Our client is a leading manufacturer of micro-motors for automotive and consumer goods. It has 19,000 employees in 14 countries. The company was suffering from traditional procurement problems with its 700 suppliers, each buy being individually negotiated. Supplier on-time delivery was below 20% with significant quality issues and only 2.5 inventory turns per year. Changing to a collaborative procurement process resulted in significant performance improvements and a $40 million annual saving in material purchasing and holding costs.
A producer of synthetic fiber for automotive upholstery was struggling with excessive finished goods inventory and a high level of obsolete product write-off. Its supplier base was shipping poor quality raw material with unacceptable on-time delivery. Its customers were asking for frequent and last minute changes to product specifications. Change was driven through converting from functional to process management, establishing strategic partnerships with a reduced set of suppliers, sharing information with customers, rigorous ordering and stocking rules, establishing minimum lot sizes and an order change freeze process, and implementing standardized color setups.
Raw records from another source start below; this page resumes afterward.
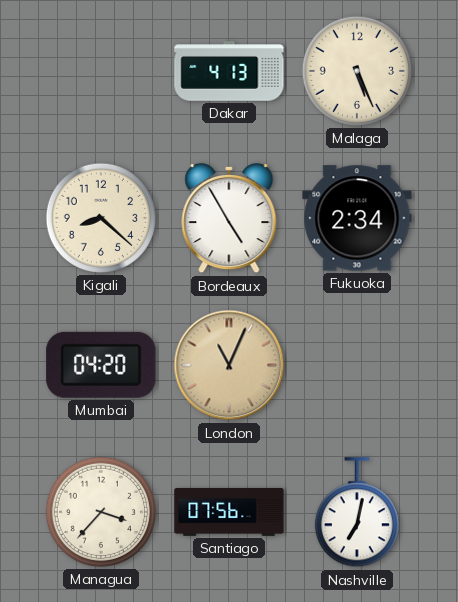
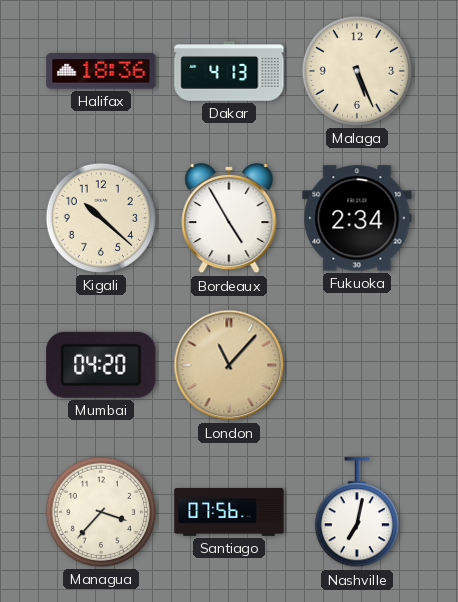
Halifax: none -> 18:36
Kigali: 8:22 -> 10:22
London: 11:04 -> 11:07
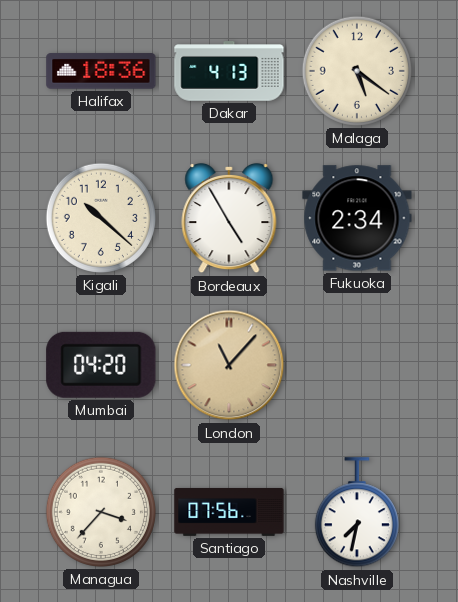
Malaga: 5:26 -> 5:21
Nashville: 7:02 -> 7:32
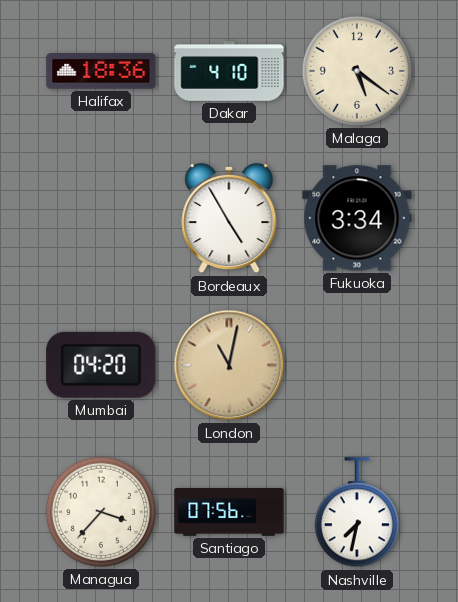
Dakar: 4:13 -> 4:10
Kigali: 10:22 -> none
Fukuoka: 2:34 -> 3:34
London: 11:07 -> 11:02
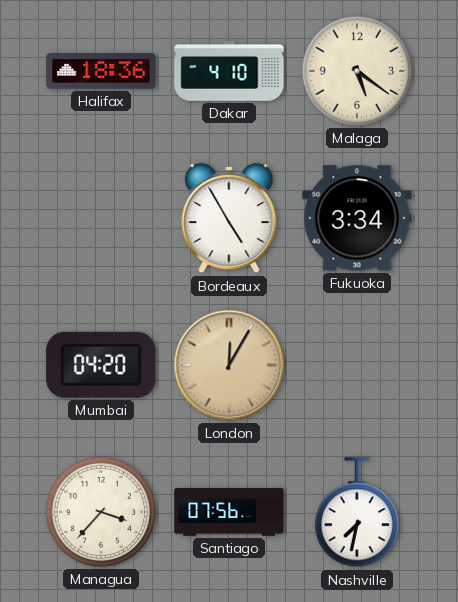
London: 11:02 -> 12:05
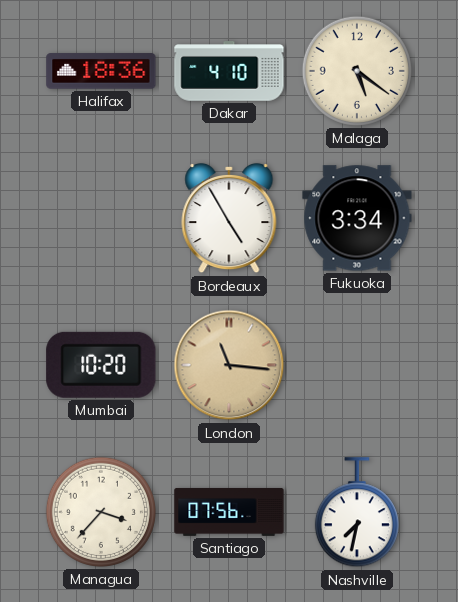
Mumbai: 04:20 -> 10:20
London: 12:05 -> 11:16
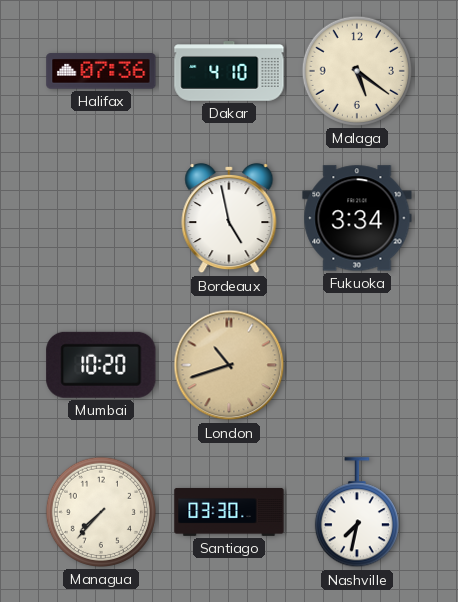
Halifax: 18:36 -> 07:36
Bordeaux: 4:55 -> 4:58
London: 11:16 -> 10:42
Managua: 3:37 -> 7:37
Santiago: 07:56 -> 03:30
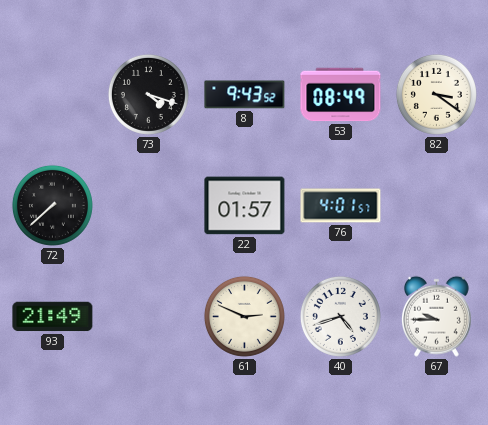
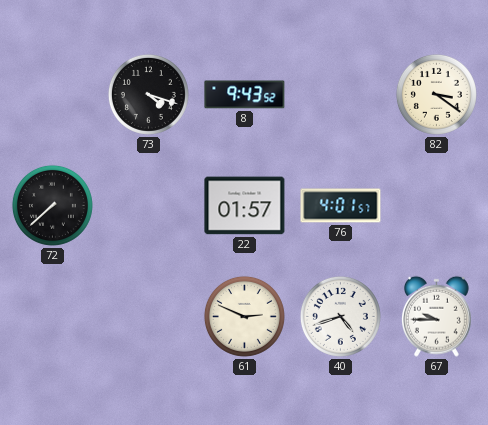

Key targets of the program were inventory reduction and engineer/build lead-time reduction. A cross-functional sales and engineering team reduced hundreds of existing product configurations to a small set of product platforms with a limited set of variants. By applying a critical path process to generator manufacturing and consolidating an existing internal/external supplier base to a set of key supply partners, generator lead-time was reduced from over 15 months to six. Total manufacturing output, without additional investment, increased in excess of 50%.